In cancer, we take it for granted that as few as 1-2 percent of patients may have distinct responses because of distinctive genomic patterns - such as lung cancer patients with ALK or ROS-1 driver mutations.
In SARS, we read that the mortality rate is around 1-2%. The press is attributing this to generic cofactors - age, concurrent illness - but there is some risk this may be "satisficing" - stopping when we hear the first reasonable explanation so we can move on to another question. The first possible or even probable explanation isn't always right, however (for data on COVID-19 and age, here, here.)
According to Chen et al. in Lancet - who studied a hospital population, pre-selected for severity - of 99 patients observed for a month, 11 developed multi-organ failure and death (here). WHO guidelines emphasize that terminal care may shift to the management of sepsis and septic shock (here). In the earlier SARS crisis, reports of coinfections appeared (e.g. Gu & Korteweg, Am J Pathol 2007, 170:1136, here.)
It's been known since 2005 that respiratory coronaviruses can induce "hyperattack" immune responses which may be fatal - e.g. Perlman & Dandekar in Nature Rev Immun 5:917 (here). Popular sources summarize this in 2020 as, "coronaviruses can spark a viral-induced fire through many of a person's organs" e.g. here. An academic journal in 2020 remarks, "immunopathogenesis [in coronavirus] is associated with an immune response that is out of control" (e.g. Li et al., J Med Virol epub here.)
The facts that children are unlikely to get severe COVID-19 disease and men are more likely to die than women also suggests that subtleties of immune regulation and dysregulation are important.
Possible Precision Medicine Aspects of COVID-19: Things We Can Do Now
Molecular pathology can make many contributions to understanding the mortality pathways of the COVID-19 virus, besides access to rapid viral identification.
Do HLA or Other Innate Genomic Factors Raise the Odds of a Crisis Response?
Possibly. Some review literature points in SARS to some reported high odds ratios (4 and higher) with some HLA genotypes (see Sun & Xi, 2014, book chapter, here). An HLA receptor class 1 antigen can service as a receptor for some coronaviruses (Gralinski & Baric, J Pathol 2015 235:185, here.) although COVID-19 is thought to bind to the same angiotensin (ACE2) receptor as SARS-CoV (del Rio, JAMA 2/28, here). In any case, we should also look beyond the main HLA associations and look at other genomic factors contributing to the dysfunctional immune response - we may find something much more specific than generic contributing factors like age or heart failure.
Genomics of Host Response
See an excellent open access paper by Gunsolus, Sweeney, et al., in J Clin Microbiol 2019 (here). In a prior article (Sweeney et al., Crit Care Med 46:915, 2018, here), Sweeney and colleagues discovered and categorized three distinct molecular categories of host response to sepsis. Each has different implications for etiology and novel immumodulatory interventions. Potentially, patients developed a septic shock pattern after COVID-19 fall disproportionately into one of these categories, in a way that will be important to identify.

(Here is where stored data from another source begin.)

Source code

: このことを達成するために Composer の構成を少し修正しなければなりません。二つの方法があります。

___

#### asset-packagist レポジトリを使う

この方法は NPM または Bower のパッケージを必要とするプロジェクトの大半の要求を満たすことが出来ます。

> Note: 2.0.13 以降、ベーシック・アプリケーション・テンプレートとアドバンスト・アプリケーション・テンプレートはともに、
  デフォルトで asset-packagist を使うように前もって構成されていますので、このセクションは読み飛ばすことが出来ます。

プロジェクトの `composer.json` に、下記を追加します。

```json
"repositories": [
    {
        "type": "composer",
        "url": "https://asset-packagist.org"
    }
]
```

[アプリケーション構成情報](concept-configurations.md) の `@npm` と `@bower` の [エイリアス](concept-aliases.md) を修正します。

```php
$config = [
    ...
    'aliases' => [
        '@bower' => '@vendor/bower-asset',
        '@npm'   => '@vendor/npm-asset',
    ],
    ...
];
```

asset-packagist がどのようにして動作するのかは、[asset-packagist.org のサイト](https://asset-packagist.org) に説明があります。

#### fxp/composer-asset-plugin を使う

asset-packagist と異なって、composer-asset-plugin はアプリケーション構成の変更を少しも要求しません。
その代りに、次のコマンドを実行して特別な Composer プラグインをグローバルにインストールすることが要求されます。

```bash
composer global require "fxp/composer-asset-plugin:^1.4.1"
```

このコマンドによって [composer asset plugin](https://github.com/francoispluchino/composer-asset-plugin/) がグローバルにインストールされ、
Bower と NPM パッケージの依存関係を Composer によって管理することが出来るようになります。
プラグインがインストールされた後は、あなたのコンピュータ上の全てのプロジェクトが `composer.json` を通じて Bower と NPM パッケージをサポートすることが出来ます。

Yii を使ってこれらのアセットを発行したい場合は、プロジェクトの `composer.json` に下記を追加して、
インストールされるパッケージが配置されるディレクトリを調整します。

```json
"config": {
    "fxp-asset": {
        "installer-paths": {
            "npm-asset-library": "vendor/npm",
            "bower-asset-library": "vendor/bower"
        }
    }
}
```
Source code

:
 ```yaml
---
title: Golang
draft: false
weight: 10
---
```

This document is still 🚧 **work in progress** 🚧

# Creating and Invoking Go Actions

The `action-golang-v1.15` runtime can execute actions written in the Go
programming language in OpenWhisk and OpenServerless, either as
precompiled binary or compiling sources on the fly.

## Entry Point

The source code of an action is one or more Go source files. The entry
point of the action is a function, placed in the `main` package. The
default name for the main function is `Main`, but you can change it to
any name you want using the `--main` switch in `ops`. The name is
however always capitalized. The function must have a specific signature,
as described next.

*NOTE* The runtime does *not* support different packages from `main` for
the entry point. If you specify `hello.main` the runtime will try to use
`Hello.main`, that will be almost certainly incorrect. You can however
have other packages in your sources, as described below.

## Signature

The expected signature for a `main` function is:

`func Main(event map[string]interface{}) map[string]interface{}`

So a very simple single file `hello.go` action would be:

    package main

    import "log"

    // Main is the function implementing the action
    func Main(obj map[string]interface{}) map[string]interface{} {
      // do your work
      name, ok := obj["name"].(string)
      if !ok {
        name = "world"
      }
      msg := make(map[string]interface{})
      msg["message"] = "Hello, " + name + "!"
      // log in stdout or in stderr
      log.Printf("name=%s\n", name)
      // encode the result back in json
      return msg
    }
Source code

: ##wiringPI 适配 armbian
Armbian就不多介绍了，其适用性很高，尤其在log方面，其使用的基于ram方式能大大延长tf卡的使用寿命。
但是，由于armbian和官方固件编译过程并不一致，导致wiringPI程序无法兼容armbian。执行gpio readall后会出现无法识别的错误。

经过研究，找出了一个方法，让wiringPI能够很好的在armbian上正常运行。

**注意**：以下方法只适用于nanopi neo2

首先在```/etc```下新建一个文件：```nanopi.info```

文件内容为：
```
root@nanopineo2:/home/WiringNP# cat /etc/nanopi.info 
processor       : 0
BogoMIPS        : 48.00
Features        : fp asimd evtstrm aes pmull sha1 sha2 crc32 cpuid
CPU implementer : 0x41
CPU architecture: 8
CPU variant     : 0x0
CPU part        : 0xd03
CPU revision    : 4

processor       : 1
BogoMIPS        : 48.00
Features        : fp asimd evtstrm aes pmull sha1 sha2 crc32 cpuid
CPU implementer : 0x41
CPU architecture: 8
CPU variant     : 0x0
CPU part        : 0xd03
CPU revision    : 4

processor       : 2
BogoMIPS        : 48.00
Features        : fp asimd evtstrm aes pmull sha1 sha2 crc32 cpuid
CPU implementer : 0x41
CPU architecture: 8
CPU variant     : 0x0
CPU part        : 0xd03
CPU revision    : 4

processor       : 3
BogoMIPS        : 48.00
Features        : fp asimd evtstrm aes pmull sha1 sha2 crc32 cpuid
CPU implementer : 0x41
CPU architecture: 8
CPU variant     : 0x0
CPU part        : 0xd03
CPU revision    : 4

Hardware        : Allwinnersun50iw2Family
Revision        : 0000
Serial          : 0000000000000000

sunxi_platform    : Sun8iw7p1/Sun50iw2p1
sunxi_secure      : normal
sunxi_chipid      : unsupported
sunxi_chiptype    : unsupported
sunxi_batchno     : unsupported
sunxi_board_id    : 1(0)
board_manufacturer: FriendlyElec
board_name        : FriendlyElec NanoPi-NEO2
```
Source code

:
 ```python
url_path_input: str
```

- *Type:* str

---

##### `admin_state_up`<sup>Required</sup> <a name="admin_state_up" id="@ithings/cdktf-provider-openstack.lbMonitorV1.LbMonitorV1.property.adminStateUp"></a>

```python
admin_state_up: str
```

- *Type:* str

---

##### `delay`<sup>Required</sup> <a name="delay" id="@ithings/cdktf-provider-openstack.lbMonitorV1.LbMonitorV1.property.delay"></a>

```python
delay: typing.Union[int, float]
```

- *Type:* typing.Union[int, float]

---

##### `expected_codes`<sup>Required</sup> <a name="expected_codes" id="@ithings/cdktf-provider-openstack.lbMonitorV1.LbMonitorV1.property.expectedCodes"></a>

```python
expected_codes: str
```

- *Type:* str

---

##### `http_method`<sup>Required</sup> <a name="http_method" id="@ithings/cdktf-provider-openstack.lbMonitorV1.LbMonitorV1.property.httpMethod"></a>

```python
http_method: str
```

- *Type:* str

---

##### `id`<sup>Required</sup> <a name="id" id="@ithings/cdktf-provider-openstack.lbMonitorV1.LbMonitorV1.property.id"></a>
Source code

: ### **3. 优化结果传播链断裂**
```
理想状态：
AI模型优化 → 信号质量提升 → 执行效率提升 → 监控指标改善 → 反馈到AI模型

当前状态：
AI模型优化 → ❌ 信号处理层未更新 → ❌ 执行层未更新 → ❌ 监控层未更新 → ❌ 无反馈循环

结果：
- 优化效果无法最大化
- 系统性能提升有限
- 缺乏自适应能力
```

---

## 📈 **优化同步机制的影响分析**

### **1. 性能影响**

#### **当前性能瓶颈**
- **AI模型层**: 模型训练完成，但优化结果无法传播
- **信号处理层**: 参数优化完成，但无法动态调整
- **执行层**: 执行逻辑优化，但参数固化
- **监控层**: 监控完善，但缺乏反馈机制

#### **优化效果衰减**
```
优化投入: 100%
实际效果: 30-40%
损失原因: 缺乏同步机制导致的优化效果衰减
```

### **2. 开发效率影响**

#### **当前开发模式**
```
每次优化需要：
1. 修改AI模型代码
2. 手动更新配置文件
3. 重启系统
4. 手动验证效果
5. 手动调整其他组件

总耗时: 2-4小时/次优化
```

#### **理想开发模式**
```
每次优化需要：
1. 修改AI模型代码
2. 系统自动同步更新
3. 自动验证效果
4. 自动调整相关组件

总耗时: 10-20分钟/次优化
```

Do Coexisting Passive Infections Raise the Odds of a Crisis Response?
Another factor could be coexisting and otherwise passive infections. (See assertions that healthcare workers do worse; here.) One approach would be to sample the blood microbiome of patients with mild cases of SARS and looking for distinguishing associations with those who develop a fulminant COVID-19 syndrome with multiorgan failure and sepsis. The blood microbiome can now be screened in non-selective (broad-band) ways by next-generation sequencing (e.g. one example is the commercialized Karius Test, Blauwkamp et al., 2019, here.)
Another approach would be to take patients already in multi-organ failure and sepsis and use blood microbiome screening to look for co-infections associated with death. This lacks the predictive element but is more focused and still informative.
Funding
In a separate article, I discuss the severity of CMS policies for underfunding molecular virology (here). CMS policies have to change quickly to meet the crisis.
However, venture capital and federal funding is flowing into this space. Karius raised $165M in February 2020 (here), and Inflammatix (of which Sweeney is CEO; cited above) recently raised $32M (here) plus BARDA funding.